* What to produce
Rewrite the entries from the line with "Ultimately I searched" up to and including the line with "#### 2. Pipeline.", replacing "example images" with "sample images" and leaving everything else unchanged. Return only those lines.

* Data for analysis
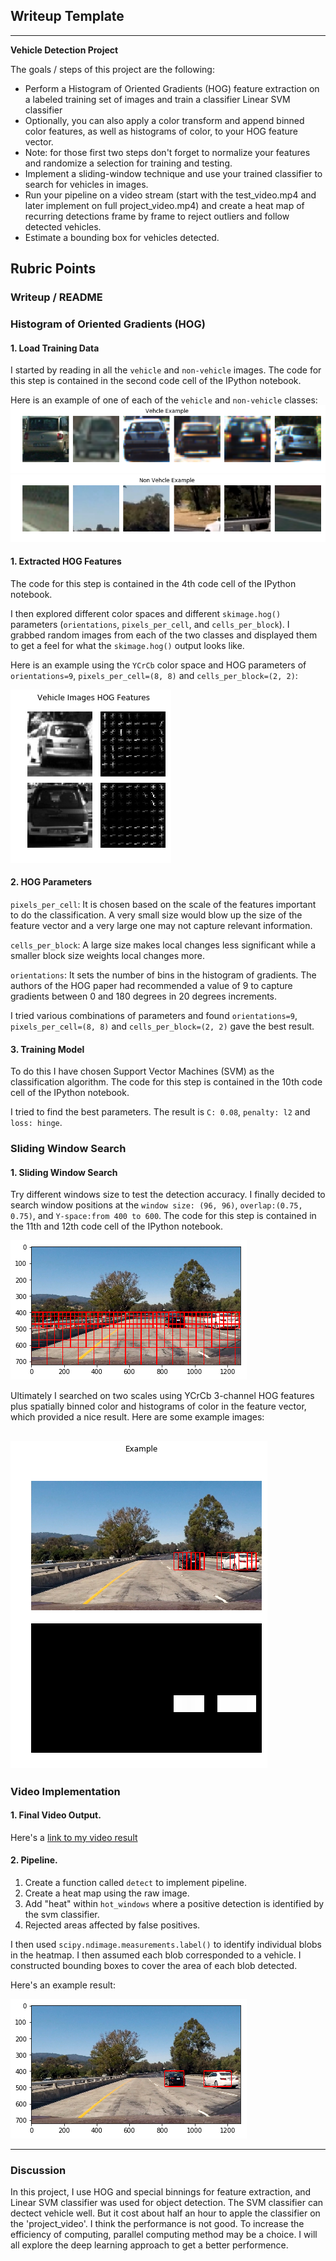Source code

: ## Writeup Template

---

**Vehicle Detection Project**

The goals / steps of this project are the following:

* Perform a Histogram of Oriented Gradients (HOG) feature extraction on a labeled training set of images and train a classifier Linear SVM classifier
* Optionally, you can also apply a color transform and append binned color features, as well as histograms of color, to your HOG feature vector. 
* Note: for those first two steps don't forget to normalize your features and randomize a selection for training and testing.
* Implement a sliding-window technique and use your trained classifier to search for vehicles in images.
* Run your pipeline on a video stream (start with the test_video.mp4 and later implement on full project_video.mp4) and create a heat map of recurring detections frame by frame to reject outliers and follow detected vehicles.
* Estimate a bounding box for vehicles detected.

[//]: # (Image References)
[image1]: ./output_images/training_example.png
[image2]: ./output_images/non_vehicle_example.png
[image3]: ./output_images/hog_example.png
[image4]: ./output_images/slide_window_example.png
[image5]: ./output_images/slide_example_1.png
[image6]: ./output_images/output_1.png

## Rubric Points

### Writeup / README

### Histogram of Oriented Gradients (HOG)

#### 1. Load Training Data

I started by reading in all the `vehicle` and `non-vehicle` images. The code for this step is contained in the second code cell of the IPython notebook.

Here is an example of one of each of the `vehicle` and `non-vehicle` classes:
![alt text][image1]
![alt text][image2]

#### 1. Extracted HOG Features

The code for this step is contained in the 4th code cell of the IPython notebook.

I then explored different color spaces and different `skimage.hog()` parameters (`orientations`, `pixels_per_cell`, and `cells_per_block`).  I grabbed random images from each of the two classes and displayed them to get a feel for what the `skimage.hog()` output looks like.

Here is an example using the `YCrCb` color space and HOG parameters of `orientations=9`, `pixels_per_cell=(8, 8)` and `cells_per_block=(2, 2)`:

![alt text][image3]

#### 2. HOG Parameters

`pixels_per_cell`: It is chosen based on the scale of the features important to do the classification. A very small size would blow up the size of the feature vector and a very large one may not capture relevant information. 

`cells_per_block`: A large size makes local changes less significant while a smaller block size weights local changes more.

`orientations`: It sets the number of bins in the histogram of gradients. The authors of the HOG paper had recommended a value of 9 to capture gradients between 0 and 180 degrees in 20 degrees increments.

I tried various combinations of parameters and found `orientations=9`, `pixels_per_cell=(8, 8)` and `cells_per_block=(2, 2)` gave the best result.

#### 3. Training Model

To do this I have chosen Support Vector Machines (SVM) as the classification algorithm. The code for this step is contained in the 10th code cell of the IPython notebook.

I tried to find the best parameters. The result is `C: 0.08`, `penalty: l2` and `loss: hinge`.

### Sliding Window Search

#### 1. Sliding Window Search

Try different windows size to test the detection accuracy. I finally decided to search window positions at the `window size: (96, 96)`, `overlap:(0.75, 0.75)`, and `Y-space:from 400 to 600`. The code for this step is contained in the 11th and 12th code cell of the IPython notebook.

![alt text][image4]

Ultimately I searched on two scales using YCrCb 3-channel HOG features plus spatially binned color and histograms of color in the feature vector, which provided a nice result.  Here are some example images:

![alt text][image5]
---

### Video Implementation

#### 1. Final Video Output.
Here's a [link to my video result](./output_videos/project_video.mp4)


#### 2. Pipeline.

1. Create a function called `detect` to implement pipeline.
2. Create a heat map using the raw image.
3. Add "heat" within `hot_windows` where a positive detection is identified by the svm classifier.
4. Rejected areas affected by false positives.

I then used `scipy.ndimage.measurements.label()` to identify individual blobs in the heatmap.  I then assumed each blob corresponded to a vehicle. I constructed bounding boxes to cover the area of each blob detected.  

Here's an example result:

![alt text][image6]

---

### Discussion

In this project, I use HOG and special binnings for feature extraction, and Linear SVM classifier was used for object detection. The SVM classifier can dectect vehicle well. But it cost about half an hour to apple the classifier on the 'project_video'. I think the performance is not good. To increase the efficiency of computing, parallel computing method may be a choice. I will all explore the deep learning approach to get a better performence.


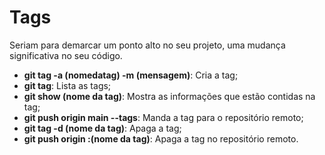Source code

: # Tags

Seriam para demarcar um ponto alto no seu projeto, uma mudança significativa no seu código.

- **git tag -a (nomedatag) -m (mensagem)**: Cria a tag;
- **git tag**: Lista as tags;
- **git show (nome da tag)**: Mostra as informações que estão contidas na tag;
- **git push origin main --tags**: Manda a tag para o repositório remoto;
- **git tag -d (nome da tag)**: Apaga a tag;
- **git push origin :(nome da tag)**: Apaga a tag no repositório remoto.
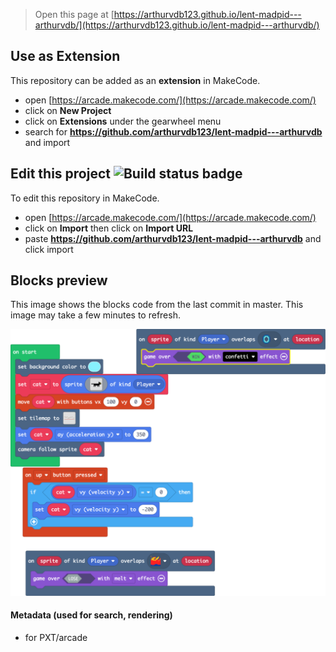  


> Open this page at [https://arthurvdb123.github.io/lent-madpid---arthurvdb/](https://arthurvdb123.github.io/lent-madpid---arthurvdb/)

## Use as Extension

This repository can be added as an **extension** in MakeCode.

* open [https://arcade.makecode.com/](https://arcade.makecode.com/)
* click on **New Project**
* click on **Extensions** under the gearwheel menu
* search for **https://github.com/arthurvdb123/lent-madpid---arthurvdb** and import

## Edit this project ![Build status badge](https://github.com/arthurvdb123/lent-madpid---arthurvdb/workflows/MakeCode/badge.svg)

To edit this repository in MakeCode.

* open [https://arcade.makecode.com/](https://arcade.makecode.com/)
* click on **Import** then click on **Import URL**
* paste **https://github.com/arthurvdb123/lent-madpid---arthurvdb** and click import

## Blocks preview

This image shows the blocks code from the last commit in master.
This image may take a few minutes to refresh.

![A rendered view of the blocks](https://github.com/arthurvdb123/lent-madpid---arthurvdb/raw/master/.github/makecode/blocks.png)

#### Metadata (used for search, rendering)

* for PXT/arcade
<script src="https://makecode.com/gh-pages-embed.js"></script><script>makeCodeRender("{{ site.makecode.home_url }}", "{{ site.github.owner_name }}/{{ site.github.repository_name }}");</script>
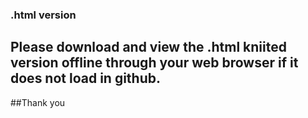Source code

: ### .html version

## Please download and view the .html kniited version offline through your web browser if it does not load in github.

##Thank you
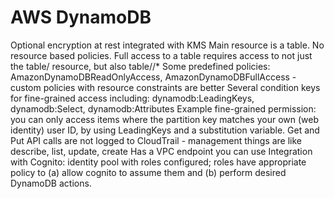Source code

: # AWS DynamoDB

Optional encryption at rest integrated with KMS
Main resource is a table. No resource based policies. Full access to a table requires access to not just the table/<name> resource, but also table/<name>/*
Some predefined policies: AmazonDynamoDBReadOnlyAccess, AmazonDynamoDBFullAccess - custom policies with resource constraints are better
Several condition keys for fine-grained access including: dynamodb:LeadingKeys, dynamodb:Select, dynamodb:Attributes
Example fine-grained permission: you can only access items where the partition key matches your own (web identity) user ID, by using LeadingKeys and a substitution variable.
Get and Put API calls are not logged to CloudTrail - management things are like describe, list, update, create
Has a VPC endpoint you can use
Integration with Cognito: identity pool with roles configured; roles have appropriate policy to (a) allow cognito to assume them and (b) perform desired DynamoDB actions.
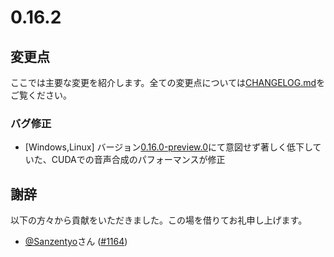 # 0.16.2

## 変更点

ここでは主要な変更を紹介します。全ての変更点については[CHANGELOG.md]をご覧ください。

### バグ修正

- \[Windows,Linux\] バージョン[0.16.0-preview.0]にて意図せず著しく低下していた、CUDAでの音声合成のパフォーマンスが修正

## 謝辞

以下の方々から貢献をいただきました。この場を借りてお礼申し上げます。

- [@Sanzentyo]さん \([#1164]\)

[CHANGELOG.md]: https://github.com/VOICEVOX/voicevox_core/blob/main/CHANGELOG.md#0162---2025-10-28-0900
[0.16.0-preview.0]: https://github.com/VOICEVOX/voicevox_core/releases/tag/0.16.0-preview.0
[@Sanzentyo]: https://github.com/Sanzentyo
[#1164]: https://github.com/VOICEVOX/voicevox_core/pull/1164

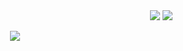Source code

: <div align="right">
  <img style="display: inline-block;" src="https://komarev.com/ghpvc/?username=DaveOff&color=269077"/>
  <img style="display: inline-block;" src="https://www.faranevis.com/badge"/>
</div>

<p align="center">
  <a href="#"><img src="https://www.faranevis.com/badge/1.php?op=-55r154r55445455"/></a>
</p>
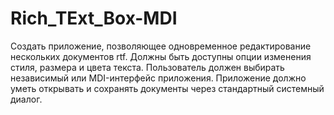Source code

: # Rich_TExt_Box-MDI

Создать приложение, позволяющее одновременное редактирование нескольких документов rtf. Должны быть доступны опции изменения стиля, размера и цвета текста. 
Пользователь должен выбирать независимый или MDI-интерфейс приложения. Приложение должно уметь открывать и сохранять документы через стандартный системный диалог.
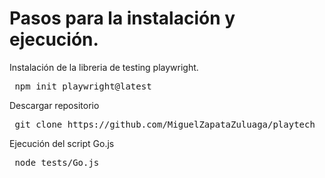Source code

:  # Pasos para la instalación y ejecución.
 
Instalación de la libreria de testing playwright.
 <pre> npm init playwright@latest  </pre>
Descargar repositorio
<pre> git clone https://github.com/MiguelZapataZuluaga/playtech </pre>
Ejecución del script Go.js 
<pre> node tests/Go.js </pre> 
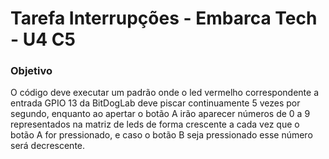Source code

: # Tarefa Interrupções - Embarca Tech - U4 C5

### Objetivo
O código deve executar um padrão onde o led vermelho correspondente a entrada GPIO 13 da BitDogLab deve piscar continuamente 5 vezes por segundo, enquanto ao apertar o botão A irão aparecer números de 0 a 9 representados na matriz de leds de forma crescente a cada vez que o botão A for pressionado, e caso o botão B seja pressionado esse número será decrescente.

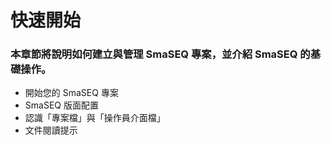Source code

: # 快速開始

### 本章節將說明如何建立與管理 SmaSEQ 專案，並介紹 SmaSEQ 的基礎操作。

* 開始您的 SmaSEQ 專案
* SmaSEQ 版面配置
* 認識「專案檔」與「操作員介面檔」
* 文件閱讀提示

* Response to this exercise
Ultimately I searched on two scales using YCrCb 3-channel HOG features plus spatially binned color and histograms of color in the feature vector, which provided a nice result.  Here are some sample images:

![alt text][image5]
---

### Video Implementation

#### 1. Final Video Output.
Here's a [link to my video result](./output_videos/project_video.mp4)


#### 2. Pipeline.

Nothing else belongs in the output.